Invasive Spiny Waterfleas Discovered Near Boundary Waters

The Minnesota Department of Natural Resources (DNR) confirmed that spiny waterfleas were discovered by anglers in Burntside Lake near Ely last week. Burntside Lake is a popular entry point into motorless area of the Boundary Waters Canoe Area Wilderness.

Spiny Waterfleas collect on fishing lines. Photo courtesy Minnesota Sea Grant
Spiny Waterfleas collect on fishing lines. Photo courtesy Minnesota Sea Grant

Water fleas are tiny, but pose threats to lake life. The animals can collect in masses like gelatin and may compete with fish for desirable native zooplankton.
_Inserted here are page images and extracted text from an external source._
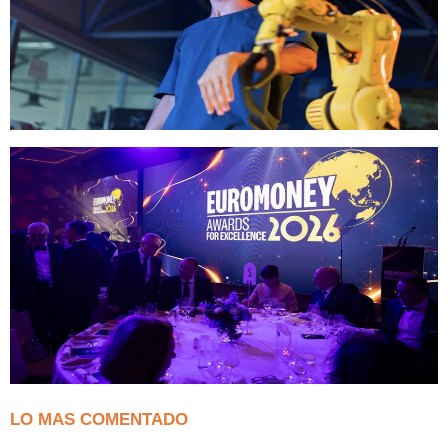
LO MAS COMENTADO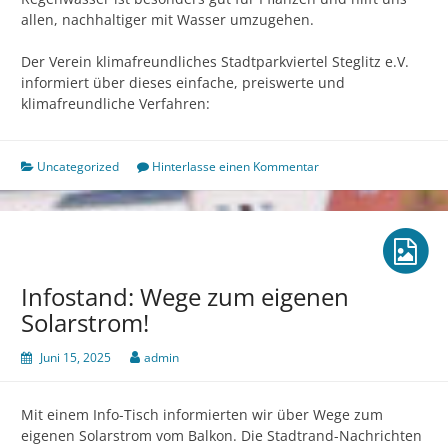
allen, nachhaltiger mit Wasser umzugehen.
Der Verein klimafreundliches Stadtparkviertel Steglitz e.V.
informiert über dieses einfache, preiswerte und
klimafreundliche Verfahren:
Uncategorized
Hinterlasse einen Kommentar
Infostand: Wege zum eigenen
Solarstrom!
Juni 15, 2025
admin
Mit einem Info-Tisch informierten wir über Wege zum
eigenen Solarstrom vom Balkon. Die Stadtrand-Nachrichten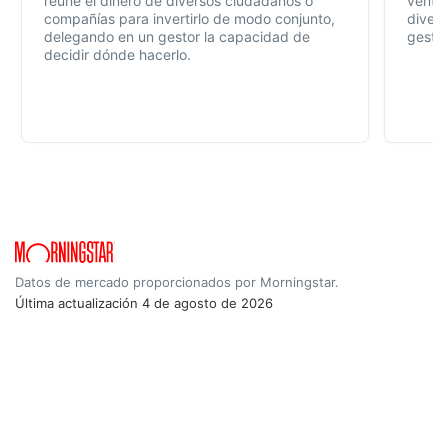
reúne el dinero de diversos ciudadanos o
ventaj
compañías para invertirlo de modo conjunto,
divers
delegando en un gestor la capacidad de
gestió
decidir dónde hacerlo.
Datos de mercado proporcionados por Morningstar.
Última actualización
4 de agosto de 2026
“Spiny waterfleas can spread when boats, fishing or bait harvesting gear become contaminated with egg-laden females or when water from the infested lakes and rivers is transported,” said Rich Rezanka, DNR invasive species specialist. “Although the waterfleas can die between fishing trips, they might be carrying resting eggs that can begin a new infestation.” Spiny waterfleas are currently found in Lake Superior, Mille Lacs Lake, Fish Lake, and the U.S.-Canadian border waters such as Lake of the Woods, Rainy Lake and Namakan Lake as well as lakes on the Gunflint Trail north of Grand Marais.

Photo courtesy U.S. Fish and Wildlife Service
Photo courtesy U.S. Fish and Wildlife Service

The DNR will declare Burntside Lake infested, post signs and increase enforcement efforts on the lake. Transport of water in and out will be prohibited; livewells, bait containers and bilges must be drained.